[START OF Passage shown]

Figure 1 shows the near-term hydrogen production cost versus electricity price [25]. With the price of renewable electricity between 30 to 40 USD/MWh in the long-term, H2 production cost would be between 2 to 3.5 USD/kg H2, which is promising. The CapEx for electrolyzer is assumed to be 900 USD/kWe. The full load hours (FLH) of about 4000 h and two different electrolyzer capacity factors of 30% and 70% are considered [25]. Negative electricity prices reflect local intermittent excess production (extrapolated from the original data). Intermittent renewable energy will become inexpensive and abundant, triggering transformations of the energy and industrial sectors. Availability of inexpensive intermittent energy will increase the inherent value of low-energy-density feedstocks, including CO2.
Electrical power generation from renewable resources is becoming more economically competitive with hydrocarbon resources. Figure 2 shows the unsubsidized levelized cost of electricity (LCOE) produced from various sources including solar, wind, gas-combined cycle, and gas peaker power plants. The economic price of electricity produced from solar sources and wind sources decreased by 89% and 70%, respectively, from 2009 to 2019. The ongoing trend of electricity cost reduction is forecast to continue well into the future, supporting usage of green hydrogen as a viable energy carrier. Because of the ongoing declining economic cost trend, hydrogen will be able to be produced economically in several regions of the world with abundant solar and wind resources (Figure 3). In geographic regions with abundant renewable energy and scarce hydrocarbon resources, local production of synthetic hydrocarbons will be favored over import of hydrocarbons.
Hydrogen production from renewable energy resources is currently considered expensive. Analysis by the International Energy Agency (IEA) projects that overall economic costs of producing H2 from renewable energy sources will decrease by 30% from 2019 to 2030 because of the declining economic costs associated with generating renewable energy as well as H2 production scale-up efficiencies [25].

[END OF Passage shown]

* **Stated problem**
In the passage on hydrogen production costs, by what percentage did the price of solar electricity fall from 2009 to 2019?

[START OF Dataset records]

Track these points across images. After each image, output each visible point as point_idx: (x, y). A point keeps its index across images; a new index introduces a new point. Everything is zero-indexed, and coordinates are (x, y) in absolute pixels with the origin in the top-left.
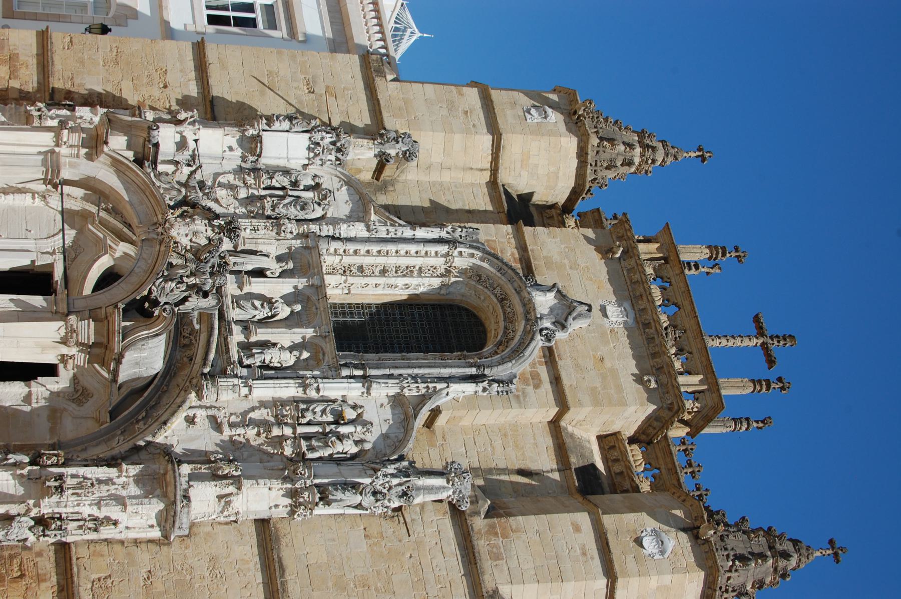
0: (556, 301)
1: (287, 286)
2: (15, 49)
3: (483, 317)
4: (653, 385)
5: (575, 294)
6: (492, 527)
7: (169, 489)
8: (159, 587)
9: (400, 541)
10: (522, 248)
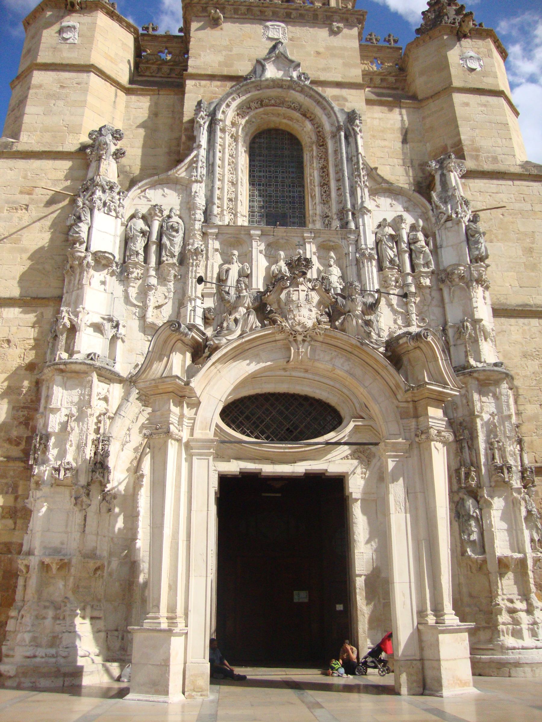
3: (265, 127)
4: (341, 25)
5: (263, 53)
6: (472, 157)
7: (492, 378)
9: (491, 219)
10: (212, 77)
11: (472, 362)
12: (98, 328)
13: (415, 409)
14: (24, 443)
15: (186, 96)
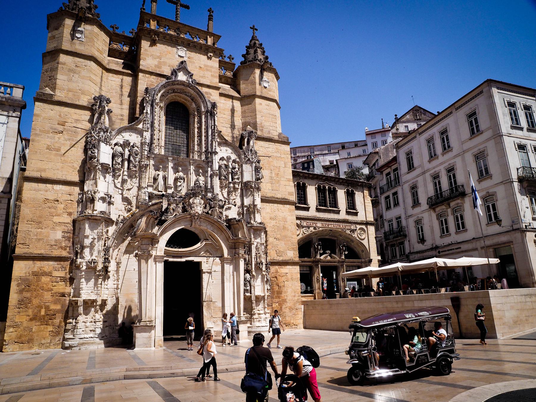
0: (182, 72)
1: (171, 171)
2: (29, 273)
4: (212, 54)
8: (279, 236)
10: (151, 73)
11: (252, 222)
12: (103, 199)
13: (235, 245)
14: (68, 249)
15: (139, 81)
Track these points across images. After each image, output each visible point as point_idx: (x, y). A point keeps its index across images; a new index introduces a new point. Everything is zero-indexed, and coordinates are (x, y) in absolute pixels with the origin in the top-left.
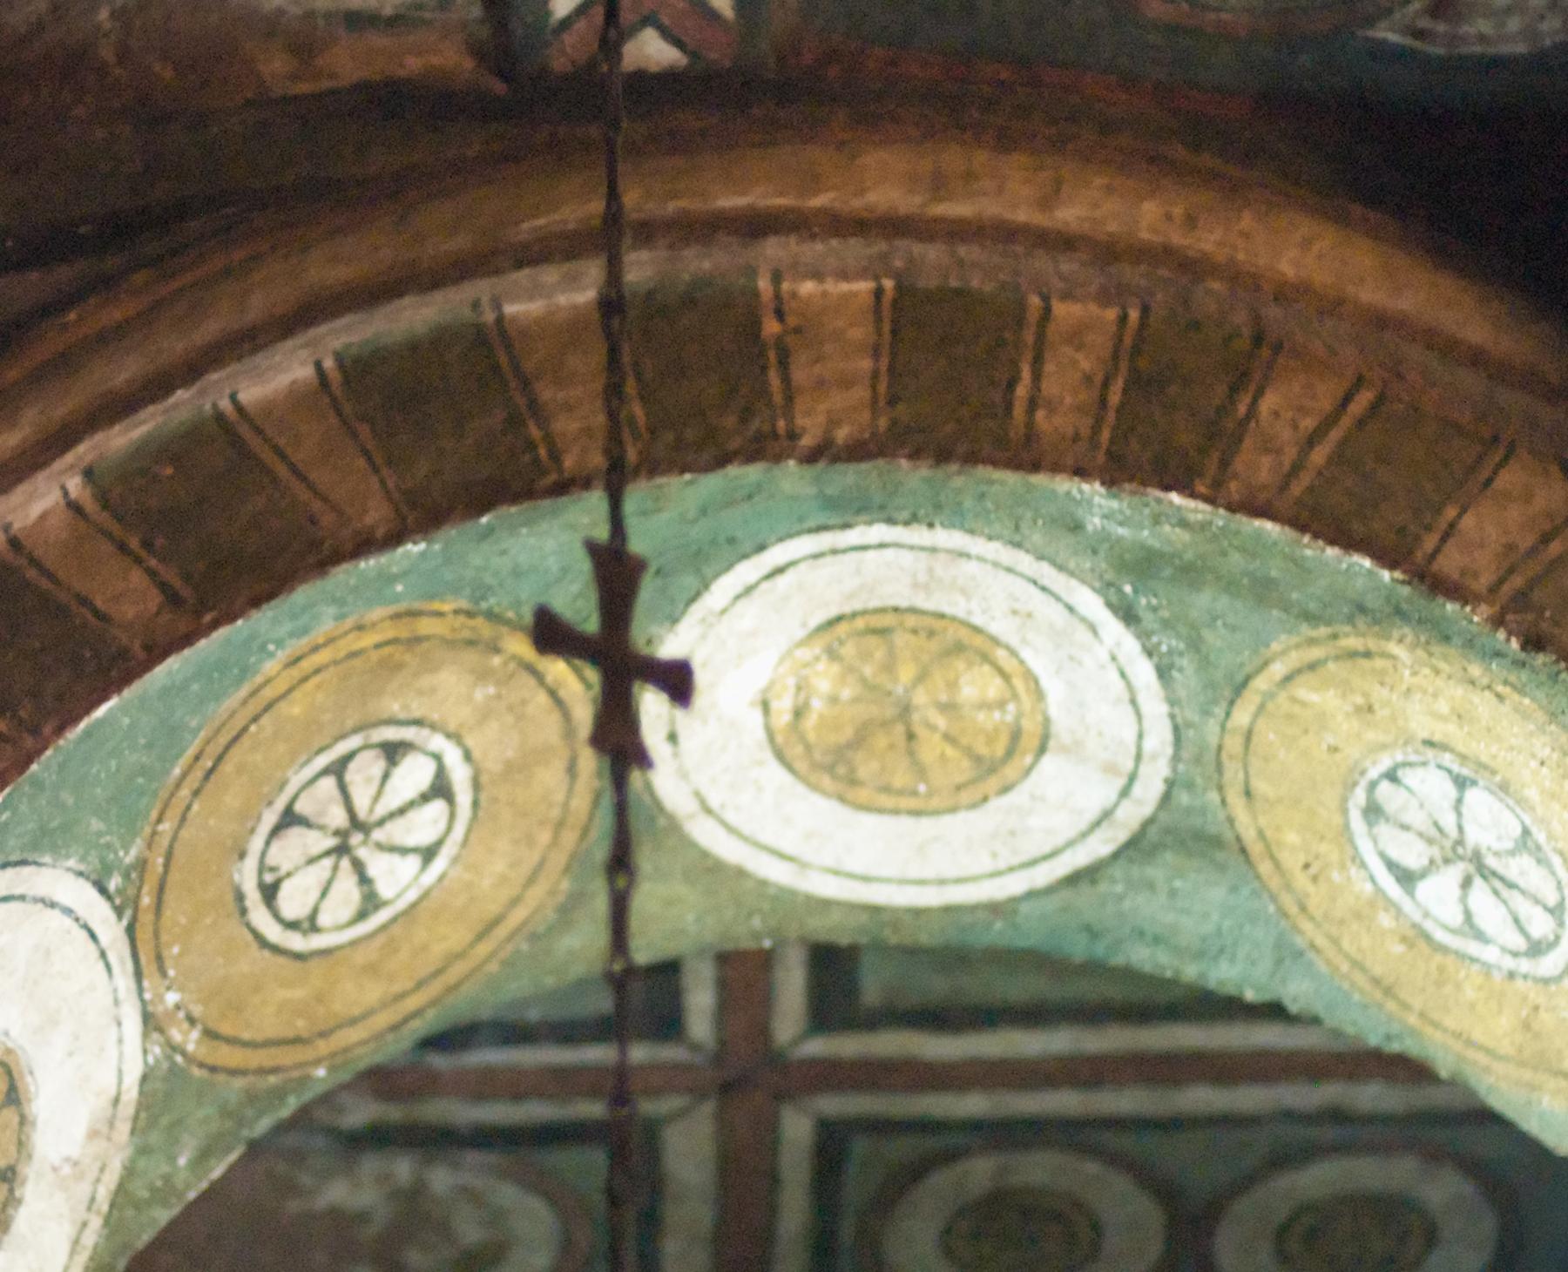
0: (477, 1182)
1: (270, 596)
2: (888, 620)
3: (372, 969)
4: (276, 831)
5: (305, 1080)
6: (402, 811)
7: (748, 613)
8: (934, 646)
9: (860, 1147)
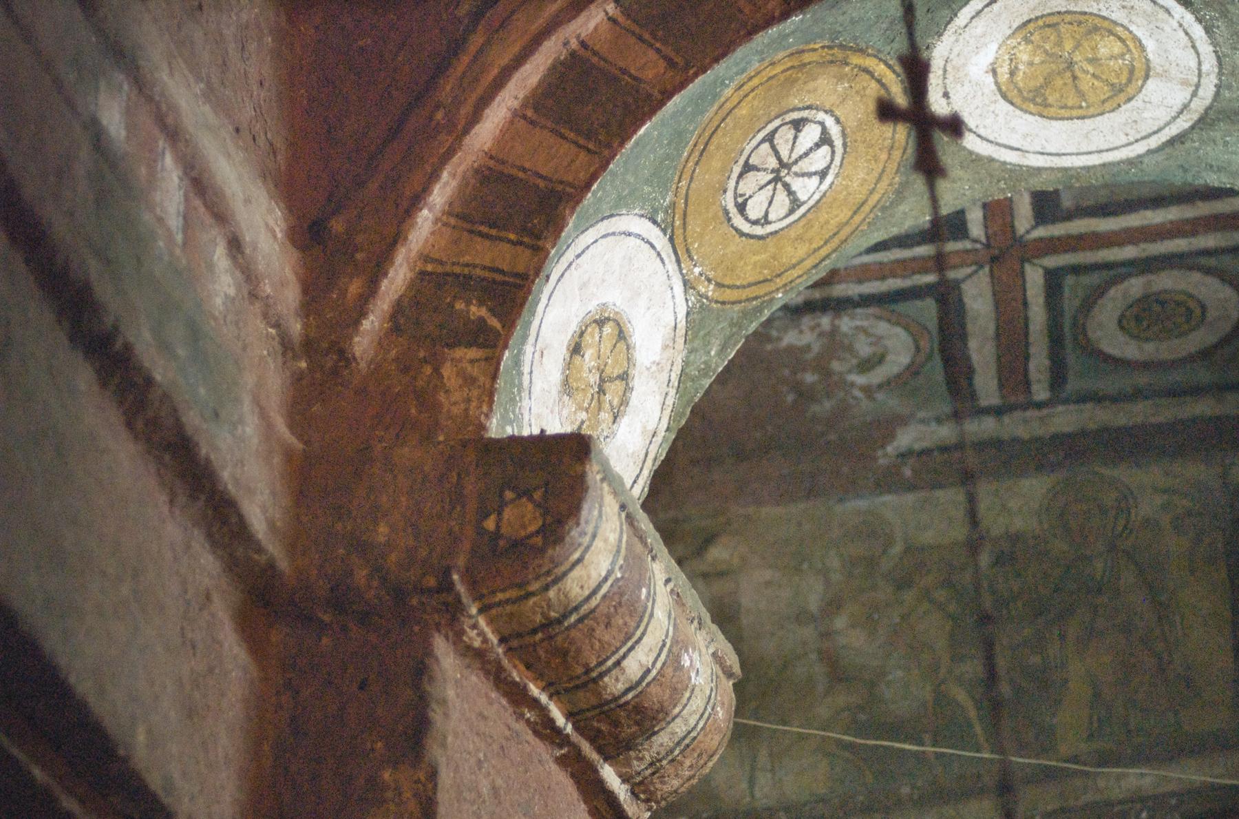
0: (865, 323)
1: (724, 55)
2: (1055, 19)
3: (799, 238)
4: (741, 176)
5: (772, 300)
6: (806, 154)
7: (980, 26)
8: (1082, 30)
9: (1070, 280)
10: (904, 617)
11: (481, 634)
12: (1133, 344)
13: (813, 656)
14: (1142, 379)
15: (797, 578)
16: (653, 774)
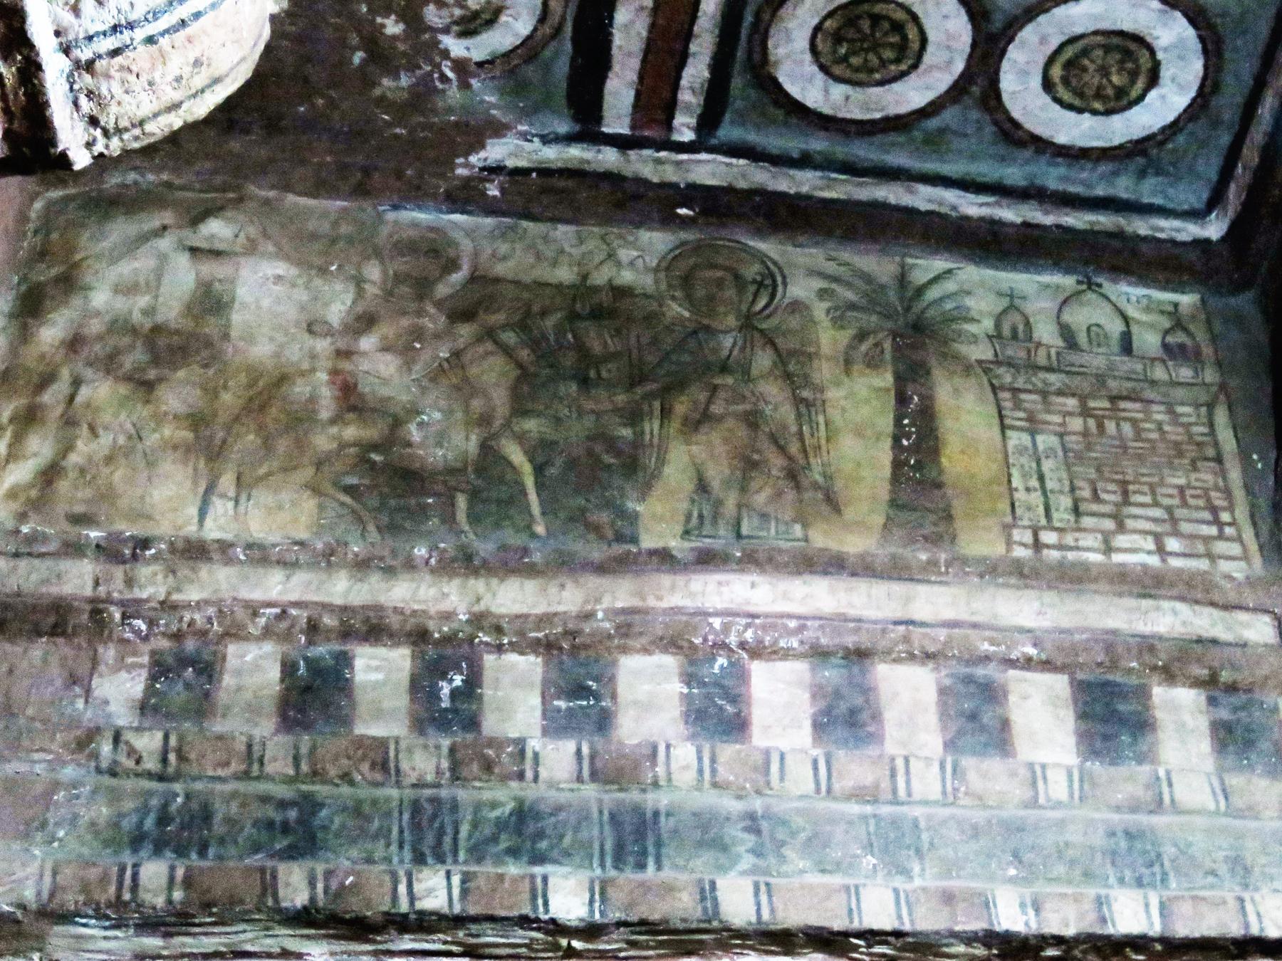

[END OF Dataset records]

* **Output for this exercise**
89%